A Somewhat Different Ministry of Space
Even if Ministry of Space sounds quite official, it is not a state-run ministry. Concealed behind the name is a small group of activists committed to social justice. Thus, the group fights for a city that benefits all those who live there. They fight against corrupt practices, the misappropriation of public money, and—as they argue—abuses of power by political players. In this way, the activists monitor, analyze, and critically comment upon large-scale urban development projects by transnational corporations and the privatization of public assets. They scrutinize the construction of luxury residential properties or shopping centers. Through their work, the group thus supports a broad protest culture that demands civil society inclusion in urban policy events.
Attempt at Radical Participation
Superkilen is one of many public spaces that have been created over the past twenty years in the Copenhagen district of Nørrebro. The park aimed to create an extended social space that would integrate Nørrebro more closely into the urban fabric. It was also intended to establish conditions for co-management and inclusion, so that various cultural and ethnic groups could become part of the planning. Thus, the aim went beyond simply creating a space where the neighborhood’s residents wanted to spend time. The design was also to reflect their diversity. In the process, a series of spaces was created that were shaped by different aspects and programmed by various activities. But this conversely raises a multitude of questions about the precise ambitions for and implementation of civil society participation processes.
Thomas Hirschhorn’s works address the challenges of our time. They deal with climate emergency and justice, consumer excess and alienation. Many of the geopolitical discussions raised by the artist, which we can usually hold at a distance, collapse over and upon us. We break in. We become part of the Hirschhornian cosmos, which so clearly says how important it is to take a stance. At first glance, the exhibited collage seems strangely sober, almost alienated. Values and attitudes, not solutions, are at its core. We seek simple answers to the multitude of questions in vain. Rather, the project is about establishing social relationships, acting together, the invention of practices that produce or change spaces.
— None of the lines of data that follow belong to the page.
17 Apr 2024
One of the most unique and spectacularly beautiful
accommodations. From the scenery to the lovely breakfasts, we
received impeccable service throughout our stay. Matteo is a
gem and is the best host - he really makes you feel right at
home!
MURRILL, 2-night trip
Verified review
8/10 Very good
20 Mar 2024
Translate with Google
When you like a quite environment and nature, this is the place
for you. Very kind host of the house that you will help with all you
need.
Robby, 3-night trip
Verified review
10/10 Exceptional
The Street as a Protest Space
As the work of Crimson Historians and Urbanists shows, limiting roads to discussions of mobility would be negligent. After all, street spaces also act primarily as spaces of protest. The street, closed off and swept empty of traffic, becomes a stage for expressions of discontentment and dissatisfaction with state systems or political decisions. Crimson’s work speaks of these struggles as well as of the dynamics and forces that are revealed here. The future of protest movements, they argue, is closely linked to the street as a place of assembly accessible to all. But this understanding is not a given everywhere. What happens, for example, if surveillance gets out of hand? Or, Crimson asks, will this be the very thing that triggers new protests?